Researchers at the University of Toronto have developed a new composite material that is both very light and extremely stable – even at temperatures of up to 500 degrees Celsius.

The material described in an article published in Nature communicationconsists of various metal alloys and nanoscale precipitates and has a structure that mimics that of reinforced concrete – albeit on a microscopic scale.

These properties could make it extremely useful in aerospace and other high-performance industries.

“Steel rebar is widely used in the construction industry to improve the structural strength of concrete in buildings and other large structures,” says study lead author Yu Zou, an associate professor in the Department of Materials Science and Engineering at the University of Texas School of Applied Science and Engineering.

“New techniques such as additive manufacturing, also known as 3D metal printing, have now allowed us to mimic this structure in the form of a metal matrix composite. This approach allows us to create new materials with properties we have never seen before.”

Why lightweight materials are important in aerospace

While steel is still the primary structural material in trains and automobiles, aluminum offers some advantages in airplanes due to its lighter weight.

Lightweighting – reducing the weight of components while maintaining their strength – means less force is needed to move the vehicle, which in turn improves fuel efficiency. It is particularly important in aerospace, where every gram counts.

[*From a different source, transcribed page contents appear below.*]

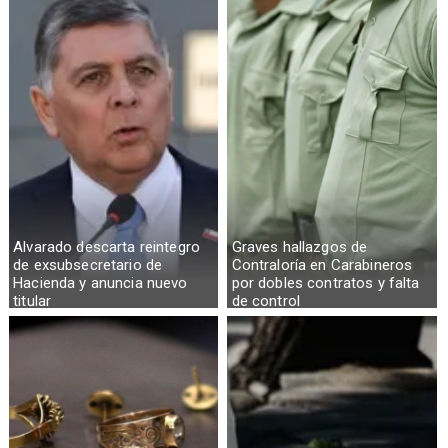
Alvarado descarta reintegro
Graves hallazgos de
de exsubsecretario de
Contraloría en Carabineros
Hacienda y anuncia nuevo
por dobles contratos y falta
titular
de control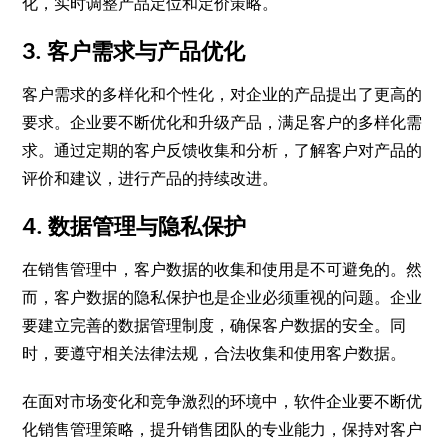
化，实时调整产品定位和定价策略。
3. 客户需求与产品优化
客户需求的多样化和个性化，对企业的产品提出了更高的
要求。企业要不断优化和升级产品，满足客户的多样化需
求。通过定期的客户反馈收集和分析，了解客户对产品的
评价和建议，进行产品的持续改进。
4. 数据管理与隐私保护
在销售管理中，客户数据的收集和使用是不可避免的。然
而，客户数据的隐私保护也是企业必须重视的问题。企业
要建立完善的数据管理制度，确保客户数据的安全。同
时，要遵守相关法律法规，合法收集和使用客户数据。
在面对市场变化和竞争激烈的环境中，软件企业要不断优
化销售管理策略，提升销售团队的专业能力，保持对客户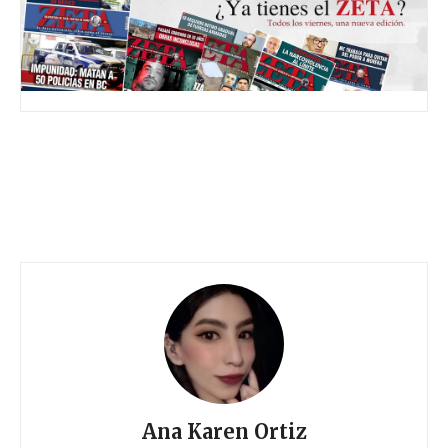
Ana Karen Ortiz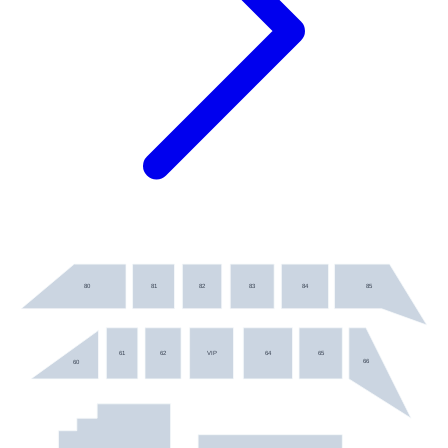
80
81
82
83
84
85
61
62
VIP
64
65
66
60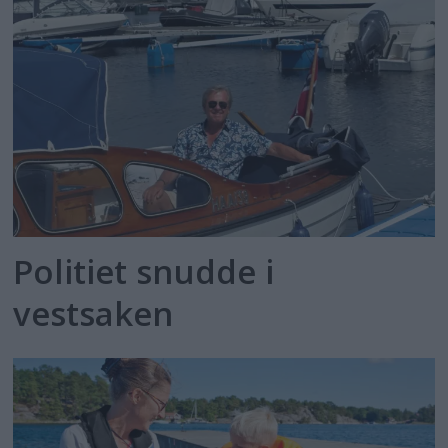
Politiet snudde i
vestsaken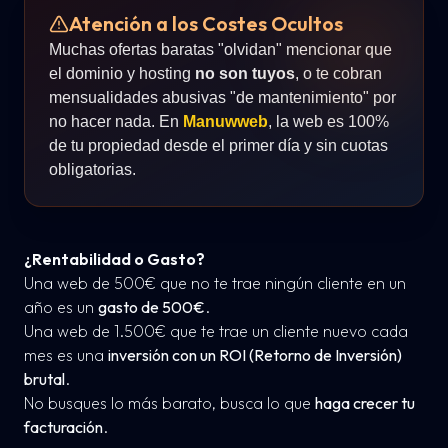
Atención a los Costes Ocultos
Muchas ofertas baratas "olvidan" mencionar que
el dominio y hosting
no son tuyos
, o te cobran
mensualidades abusivas "de mantenimiento" por
no hacer nada. En
Manuwweb
, la web es 100%
de tu propiedad desde el primer día y sin cuotas
obligatorias.
¿Rentabilidad o Gasto?
Una web de 500€ que no te trae ningún cliente en un
año es un
gasto de 500€
.
Una web de 1.500€ que te trae un cliente nuevo cada
mes es una
inversión con un ROI (Retorno de Inversión)
brutal
.
No busques lo más barato, busca lo que
haga crecer tu
facturación
.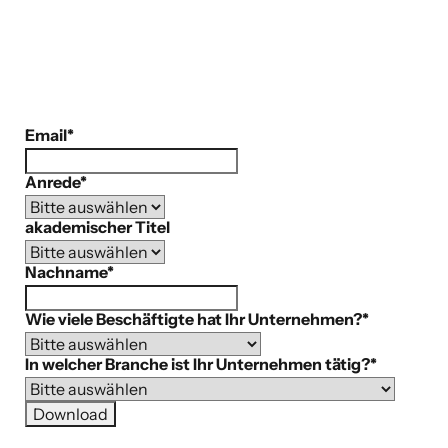
Email
*
Anrede
*
akademischer Titel
Nachname
*
Wie viele Beschäftigte hat Ihr Unternehmen?
*
In welcher Branche ist Ihr Unternehmen tätig?
*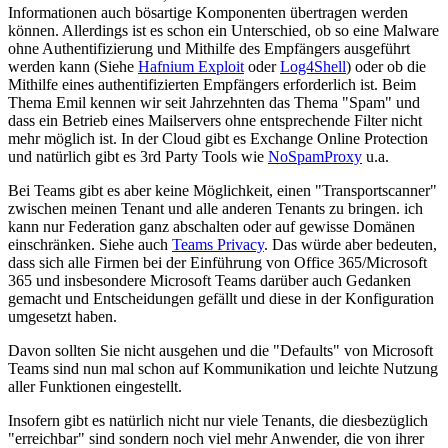
Informationen auch bösartige Komponenten übertragen werden
können. Allerdings ist es schon ein Unterschied, ob so eine Malware
ohne Authentifizierung und Mithilfe des Empfängers ausgeführt
werden kann (Siehe
Hafnium Exploit
oder
Log4Shell
) oder ob die
Mithilfe eines authentifizierten Empfängers erforderlich ist. Beim
Thema Emil kennen wir seit Jahrzehnten das Thema "Spam" und
dass ein Betrieb eines Mailservers ohne entsprechende Filter nicht
mehr möglich ist. In der Cloud gibt es Exchange Online Protection
und natürlich gibt es 3rd Party Tools wie
NoSpamProxy
u.a.
Bei Teams gibt es aber keine Möglichkeit, einen "Transportscanner"
zwischen meinen Tenant und alle anderen Tenants zu bringen. ich
kann nur Federation ganz abschalten oder auf gewisse Domänen
einschränken. Siehe auch
Teams Privacy
. Das würde aber bedeuten,
dass sich alle Firmen bei der Einführung von Office 365/Microsoft
365 und insbesondere Microsoft Teams darüber auch Gedanken
gemacht und Entscheidungen gefällt und diese in der Konfiguration
umgesetzt haben.
Davon sollten Sie nicht ausgehen und die "Defaults" von Microsoft
Teams sind nun mal schon auf Kommunikation und leichte Nutzung
aller Funktionen eingestellt.
Insofern gibt es natürlich nicht nur viele Tenants, die diesbezüglich
"erreichbar" sind sondern noch viel mehr Anwender, die von ihrer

But aluminum alloys also have their downsides, explains Chenwei Shao, a research associate in Zou's lab and lead author of the new paper.

“Until now, aluminum components have suffered from performance degradation at high temperatures,” says Shao. “Basically, the hotter they get, the softer they become, which makes them unsuitable for many applications.”

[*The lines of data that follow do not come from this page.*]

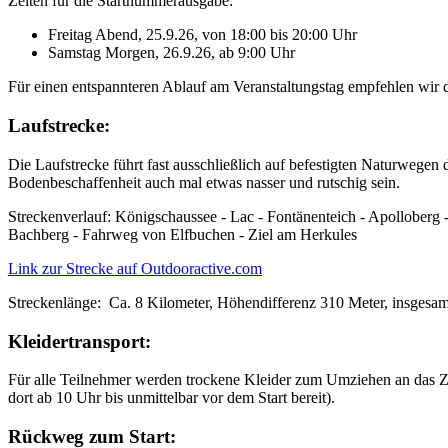
Zeiten für die Startnummerausgabe:
Freitag Abend, 25.9.26, von 18:00 bis 20:00 Uhr
Samstag Morgen, 26.9.26, ab 9:00 Uhr
Für einen entspannteren Ablauf am Veranstaltungstag empfehlen wir
Laufstrecke:
Die Laufstrecke führt fast ausschließlich auf befestigten Naturwegen
Bodenbeschaffenheit auch mal etwas nasser und rutschig sein.
Streckenverlauf: Königschaussee - Lac - Fontänenteich - Apolloberg 
Bachberg - Fahrweg von Elfbuchen - Ziel am Herkules
Link zur Strecke auf Outdooractive.com
Streckenlänge: Ca. 8 Kilometer, Höhendifferenz 310 Meter, insgesa
Kleidertransport:
Für alle Teilnehmer werden trockene Kleider zum Umziehen an das Ziel
dort ab 10 Uhr bis unmittelbar vor dem Start bereit).
Rückweg zum Start: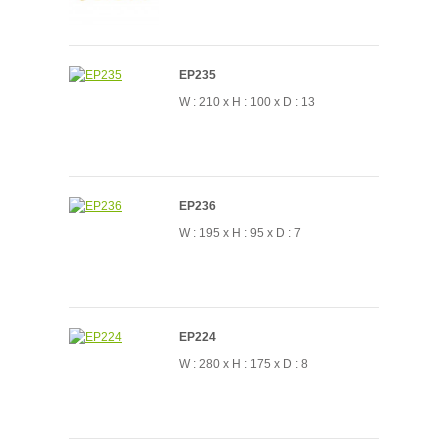
EP235
W : 210 x H : 100 x D : 13
EP236
W : 195 x H : 95 x D : 7
EP224
W : 280 x H : 175 x D : 8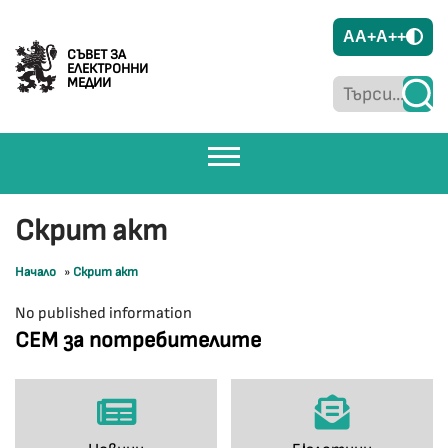
A
A+
A++
СЪВЕТ ЗА
ЕЛЕКТРОННИ
МЕДИИ
Скрит акт
Начало
»
Скрит акт
No published information
СЕМ за потребителите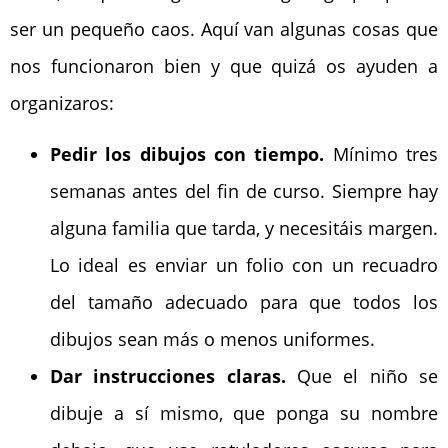
ser un pequeño caos. Aquí van algunas cosas que
nos funcionaron bien y que quizá os ayuden a
organizaros:
Pedir los dibujos con tiempo.
Mínimo tres
semanas antes del fin de curso. Siempre hay
alguna familia que tarda, y necesitáis margen.
Lo ideal es enviar un folio con un recuadro
del tamaño adecuado para que todos los
dibujos sean más o menos uniformes.
Dar instrucciones claras.
Que el niño se
dibuje a sí mismo, que ponga su nombre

How the new composite material is made

To solve this problem, the team wanted to build a composite of different metals that would have the same structure as reinforced concrete: a cage or network of steel reinforcing bars surrounded by a matrix of cement, sand and aggregates.

“In our material, the 'rebar' is a network of titanium alloy struts,” says Shao. “Because we use a form of additive manufacturing where we fire lasers at metal powder to heat them into solid metal, we can make this mesh in any size we want. The struts can be as small as 0.2 millimeters in diameter.”

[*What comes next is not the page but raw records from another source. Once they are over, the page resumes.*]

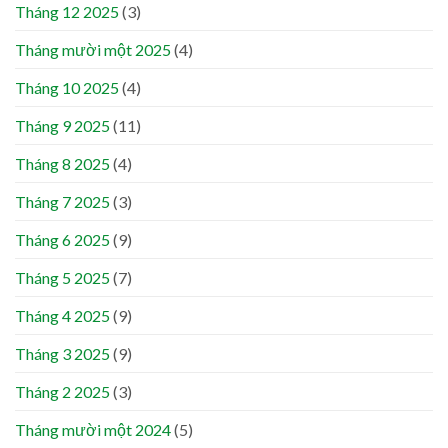
Tháng 12 2025
(3)
Tháng mười một 2025
(4)
Tháng 10 2025
(4)
Tháng 9 2025
(11)
Tháng 8 2025
(4)
Tháng 7 2025
(3)
Tháng 6 2025
(9)
Tháng 5 2025
(7)
Tháng 4 2025
(9)
Tháng 3 2025
(9)
Tháng 2 2025
(3)
Tháng mười một 2024
(5)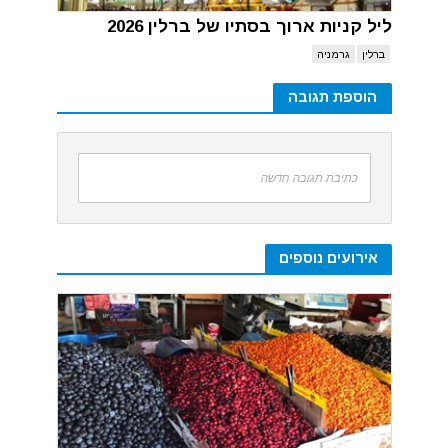
ליל קניות ארוך בסתיו של ברלין 2026
ברלין
גרמניה
הוספת תגובה
כתיבת תגובה חדשה
אירועים נוספים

To fill the spaces between these struts, the team used a technique called microcasting to create a matrix of other elements such as aluminum, silicon and magnesium. This matrix acts like the cement that holds everything together.

Micrometer-sized particles of aluminum oxide and silicon nanoprecipitates embedded in the “cement” matrix provide further strength. These particles are similar to the gravel or aggregate found in concrete.

High temperature testing and performance

The team then subjected their new material to various tests to determine its strength.

“At room temperature, the highest yield strength we achieved was about 700 megapascals; a typical aluminum matrix would be closer to 100 to 150 megapascals,” says Shao. “But where it really shines is at high temperatures. At 500 degrees Celsius it has a yield strength of 300 to 400 megapascals, compared to about five megapascals for a traditional aluminum matrix.”

“In fact, this new metal composite is about as powerful as mid-range steels, but only weighs about a third.”

The material's ability to resist decomposition at such high temperatures was surprising, so the team created detailed computer models to understand the underlying mechanisms.

“We found that this composite material deforms at high temperatures via a different mechanism than most metals,” says study co-author Huicong Chen, who led the computer simulations. “We called this new mechanism 'reinforced twinning' and it allows the material to retain much of its strength even when it gets very hot.”

Outlook for industrial applications

Zou says that while it may take some time for the new material to be used by industry, its discovery highlights the benefits of emerging techniques such as additive manufacturing.

“We couldn’t have made this material any other way,” he says. “It's true that producing such materials at scale still costs a lot, but there are some applications where the high performance is worth it. And as more companies invest in advanced manufacturing technologies, costs will eventually come down.”

“We believe this is an exciting step forward towards stronger, lighter and more efficient vehicles.”